Chiarimento: Se ad un individuo giapponese non praticante di Karate-do gli chiediamo di spiegarci le parole Bassai-Dai, Kime, Bunkai, ecc. è certo che non saprebbe che dirci o ci direbbe qualcosa di assurdo, che non ha nulla a che vedere con quest’arte marziale.

Pertanto, l’utilizzo dei termini giapponesi tradizionali nella pratica del Karate-do in particolare e delle arti marziali in generale, dà la possibilità che i karate-ka di qualsiasi nazionalità possano intendersi e praticare in armonia senza frontiere linguistiche.

Allo stesso modo, permette ad un Sensei di rivolgersi ad un gruppo di praticanti di differenti nazionalità e mediante una parola in Giapponese farsi capire da tutti.

Questo è possibile perché la parola in Giapponese agisce in coloro che ascoltano come un «simbolo», del quale essi conoscono la definizione o il significato nella loro lingua; se non fosse così il Sensei dovrebbe dire e spiegare «la parola o il concetto» in tante differenti lingue quante sono le diverse nazionalità che possono incontrarsi in un corso internazionale.

Termini e Voci fondamentali nel Karate-do

Voci utilizzate nei saluti o nei cerimoniali.

Mokuso: Concentrazione, meditazione.

Mokuso Yame: Fine della concentrazione.

Oss: Espressione fonetica, formata da caratteri. Il primo Osu significa letteralmente «spingere» o «controllare». Il secondo Shinobu significa letteralmente «pazienza, sopportazione, sofferenza».

Otogai ni rei: Saluto reciproco (tra gli allievi).

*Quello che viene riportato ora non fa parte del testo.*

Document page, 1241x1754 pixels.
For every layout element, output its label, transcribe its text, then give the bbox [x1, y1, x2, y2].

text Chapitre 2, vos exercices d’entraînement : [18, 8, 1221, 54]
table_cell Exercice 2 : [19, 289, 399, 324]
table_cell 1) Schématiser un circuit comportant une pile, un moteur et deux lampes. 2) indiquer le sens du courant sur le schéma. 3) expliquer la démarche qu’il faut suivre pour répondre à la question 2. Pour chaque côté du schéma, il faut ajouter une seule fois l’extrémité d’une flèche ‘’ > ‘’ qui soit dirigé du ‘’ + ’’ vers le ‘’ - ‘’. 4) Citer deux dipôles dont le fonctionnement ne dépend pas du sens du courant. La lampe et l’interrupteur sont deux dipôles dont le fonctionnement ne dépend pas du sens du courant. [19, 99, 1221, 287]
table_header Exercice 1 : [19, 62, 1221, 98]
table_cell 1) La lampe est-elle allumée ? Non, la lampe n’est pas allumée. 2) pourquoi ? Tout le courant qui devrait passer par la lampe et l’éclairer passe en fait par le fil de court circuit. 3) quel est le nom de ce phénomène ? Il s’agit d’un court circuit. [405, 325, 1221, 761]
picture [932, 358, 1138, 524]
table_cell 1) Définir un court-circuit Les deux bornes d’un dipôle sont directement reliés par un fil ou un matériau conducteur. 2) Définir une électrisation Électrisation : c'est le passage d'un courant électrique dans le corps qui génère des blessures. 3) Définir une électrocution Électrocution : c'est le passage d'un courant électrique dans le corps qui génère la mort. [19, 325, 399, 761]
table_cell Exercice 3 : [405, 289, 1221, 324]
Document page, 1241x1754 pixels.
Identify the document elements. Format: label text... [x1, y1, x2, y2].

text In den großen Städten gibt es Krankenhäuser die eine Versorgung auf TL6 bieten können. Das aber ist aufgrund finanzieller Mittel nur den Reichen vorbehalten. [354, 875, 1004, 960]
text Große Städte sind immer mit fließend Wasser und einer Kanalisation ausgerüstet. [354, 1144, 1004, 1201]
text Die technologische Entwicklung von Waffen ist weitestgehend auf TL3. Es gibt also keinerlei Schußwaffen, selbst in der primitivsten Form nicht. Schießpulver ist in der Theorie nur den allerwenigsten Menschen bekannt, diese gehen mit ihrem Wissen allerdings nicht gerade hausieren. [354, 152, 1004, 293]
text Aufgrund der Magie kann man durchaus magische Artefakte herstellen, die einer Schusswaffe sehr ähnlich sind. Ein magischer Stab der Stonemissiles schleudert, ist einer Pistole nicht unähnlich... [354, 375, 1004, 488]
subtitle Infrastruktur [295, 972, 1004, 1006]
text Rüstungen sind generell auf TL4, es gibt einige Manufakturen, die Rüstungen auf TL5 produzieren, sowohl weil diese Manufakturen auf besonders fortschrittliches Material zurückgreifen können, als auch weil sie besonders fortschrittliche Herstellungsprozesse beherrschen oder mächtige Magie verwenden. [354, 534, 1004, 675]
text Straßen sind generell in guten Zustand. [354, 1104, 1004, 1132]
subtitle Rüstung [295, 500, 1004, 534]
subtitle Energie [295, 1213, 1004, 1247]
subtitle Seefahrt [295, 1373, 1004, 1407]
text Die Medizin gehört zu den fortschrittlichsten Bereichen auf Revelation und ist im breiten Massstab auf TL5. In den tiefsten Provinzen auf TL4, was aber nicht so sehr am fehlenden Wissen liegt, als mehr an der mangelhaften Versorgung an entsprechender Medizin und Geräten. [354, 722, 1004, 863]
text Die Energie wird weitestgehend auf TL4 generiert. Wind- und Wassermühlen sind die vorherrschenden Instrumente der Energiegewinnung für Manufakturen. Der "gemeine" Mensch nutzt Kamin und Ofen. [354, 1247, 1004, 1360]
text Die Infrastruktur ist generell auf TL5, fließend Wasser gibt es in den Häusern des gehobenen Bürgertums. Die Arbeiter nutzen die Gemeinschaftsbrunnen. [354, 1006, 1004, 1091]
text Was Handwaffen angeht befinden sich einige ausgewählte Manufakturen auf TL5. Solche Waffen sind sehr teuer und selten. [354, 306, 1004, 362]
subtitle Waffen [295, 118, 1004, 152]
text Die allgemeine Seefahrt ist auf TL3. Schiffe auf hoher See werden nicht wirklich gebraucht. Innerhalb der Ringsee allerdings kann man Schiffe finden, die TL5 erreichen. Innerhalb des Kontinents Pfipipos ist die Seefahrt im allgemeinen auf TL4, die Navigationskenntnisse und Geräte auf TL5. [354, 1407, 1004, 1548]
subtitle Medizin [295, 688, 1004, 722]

Ritsu rei: Saluto in piedi.

Sensei ni rei: Saluto al Maestro.

Sempai ni rei: Saluto al/agli Sempai.

Somen ni rei: Saluto di fronte al Kamiza.

Tate: Alzarsi in piedi.

Zarei: Saluto da Seiza (seduto sopra i talloni).

Nota dell’autore:

L’intero testo non ha altra funzione che quella di chiarire alcuni aspetti base della pratica del Karate-do e della comprensione del Budo in generale. Pertanto, non pretende di stabilire un Dogma di Fede, anche se spero che queste poche righe orientino verso il corretto cammino coloro che iniziano la pratica del Budo, o ricordino l’atteggiamento adeguato a coloro che con il passare degli anni perdano la Via e che, infine, siano di aiuto a quei maestri che inizino ad insegnare quest’Arte.

Spero che questo mio articolo vi faccia riflettere, poiché solo la riflessione accompagnata alla pratica ci farà comprendere la ricchezza e la profondità di qualsiasi arte del Budo.